第37話 勝負

「おめぇ、誰なのよ? ああん?」


 顔を近付けてメンチを切り、圧を掛けるミリア。その行動は一国の姫ではなく、まるでチンピラ。


「テメェが誰だっ! ハクちゃんとやんのか!?」


 息をするようにミリアへ噛み付くハクア。それをアリシアは面白そうだと思い、リコッタは戯れ合ってるだけだと受け取って、二人を止めずに眺めている。


「やってやるなのよ!」


「テメェ、さっきこの店のアイドルとか言ったな?」


「そうなのよ。ミリは看板娘で店だけじゃなく、世界から愛されるアイドル姫様なのよ」


「なーにがアイドル姫様じゃっ! ハクちゃんより可愛いやつがどこの世にも存在するわけないだろがっ!」


「じゃあ、可愛さで勝負するなのよ! 勝った方が看板娘なのよ!」


「望むところだっ!」


 勝負の内容が決まると歓声が聞こえてくる。既に開店していた店の中には客が入ってきていて、黙って喧嘩の行く末を見守っていた。

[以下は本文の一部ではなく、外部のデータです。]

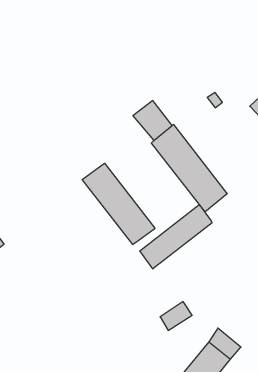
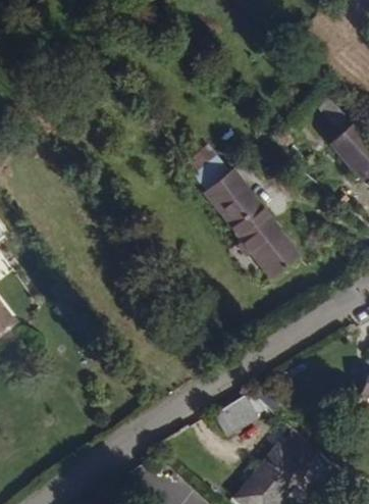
building: [82,163,155,244] -> none
building: [140,205,212,269] -> none

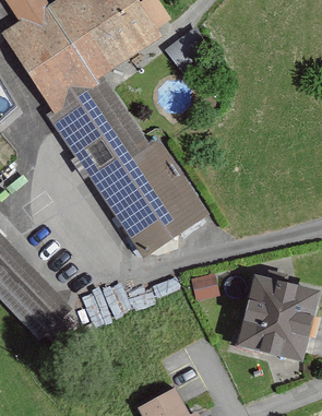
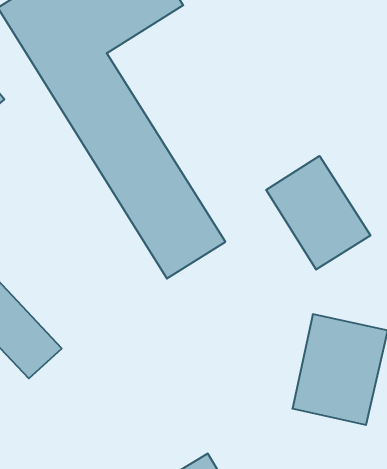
building: none -> [266,156,370,270]

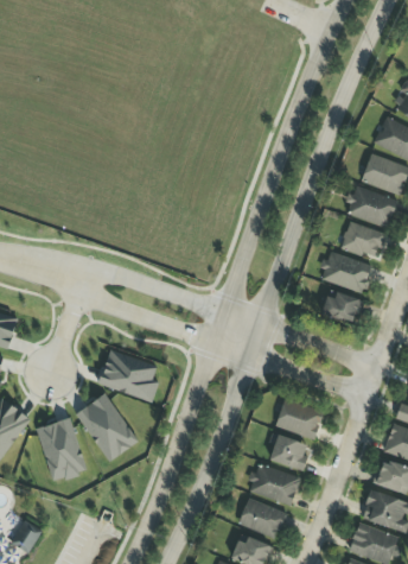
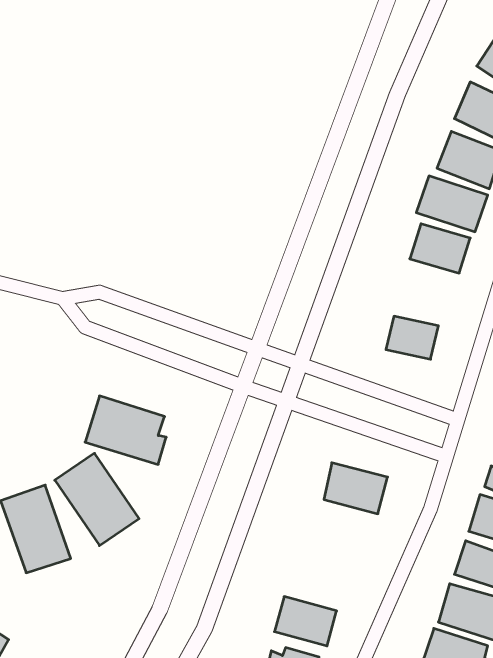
building: [321,252,376,293] -> none
building: [267,433,308,471] -> none
building: [249,464,301,506] -> none

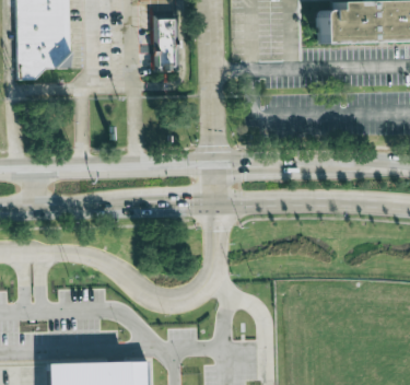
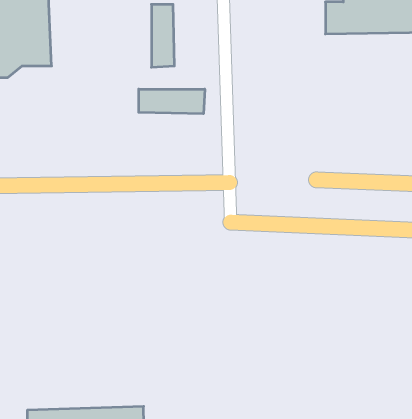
building: none -> [139,89,205,114]

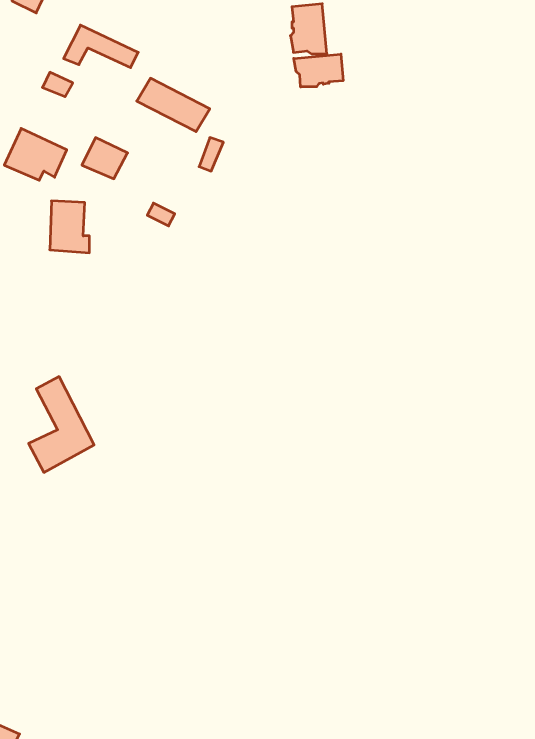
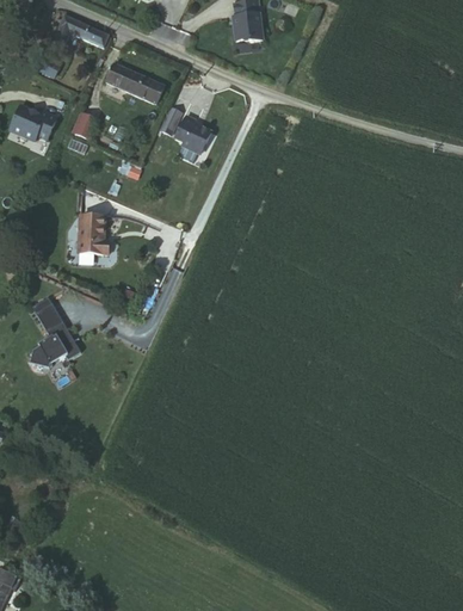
building: [294,54,343,87] -> none
building: none -> [177,115,215,153]
building: [50,201,89,253] -> [80,212,111,253]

 そこへきて看板娘の座を賭けた熱き戦いが始まるのを耳にして沸き立ったのだ。

 その沸き立つ客を見てアリシアは閃いてすぐに行動する。


「はーい、お客さーん! この勝負は別の場所でやるよー! チケットはお肉!間近で観れるS席から遥か遠くの立ち見席まであるよ〜」


 アリシアの言葉で客は一斉に肉を売ってくれとせがむ。


「ちゃんと列になって順番に買ってね。お肉はいっぱいあるから」


 言われた通りに並び、肉を買っていく客。席の相場はS席が一番高い肉を2キロ購入。そこから席のランクが1つ下がる毎に肉の値段とキロ数も減る。

 短時間で飛ぶように肉は売れ、昼前に店を閉めてアリシアはみんなを引き連れて勝負会場へ連れて行く。


 到着した勝負会場となる場所は町の外にある小川の川辺。

 川を背にミリアとハクアを立たせたアリシアは客をチケット通りに並ばせる。


「うん、こんな感じかな。あとは2人のステージを持ってくるだけだね。リコちゃん、ちょっと手伝って」


「ん? よくわからんがいいぞ」


 上流の方へ歩いて行ったアリシアとリコッタが暫くすると直径2メートルほどの岩を1個ずつ担いで持ってきた。


「これをここに……っと。出来た! ささ、ミリちゃんとハクアちゃんはこの上に乗ってね」


 岩を下ろして2人を促すアリシア。


「うんしょ……うんしょ……登れないなのよ」


 しかし、ミリアは登れなかった。

 普通の人間の女の子で城育ちのミリアは運動が苦手。自分の身長より大きく、掴むところがない岩に易々と登れるはずがない。

 半べそをかくミリアに対して、すんなりと岩の上に乗ってみせたハクアはミリアへ追い打ちをかける。


「ぷぷぷ。こんなのにも乗れないとか笑える。もうこれハクちゃんの勝ちだろっ!」


「悔しいなのよ……」


 涙をポロポロ流すミリアを見兼ねてアリシアが茶々を入れる。


「ミリちゃん」


「何なのよ……」


「その涙、舐めていい? ――きゃんっ!?」


 ふざけた事を言うアリシアの脳天にゲンコツを落としたリコッタがミリアへ助け舟を出す。


「アホのアリシアは放っておけ。ほら、ミリア。オイラが手伝ってやるから」


「ありがとなのよ。リコッタちゃ」


 リコッタに補助して貰って岩の上に乗る事が出来たミリア。

 ミリアとハクアの両名がステージに立って準備が整った。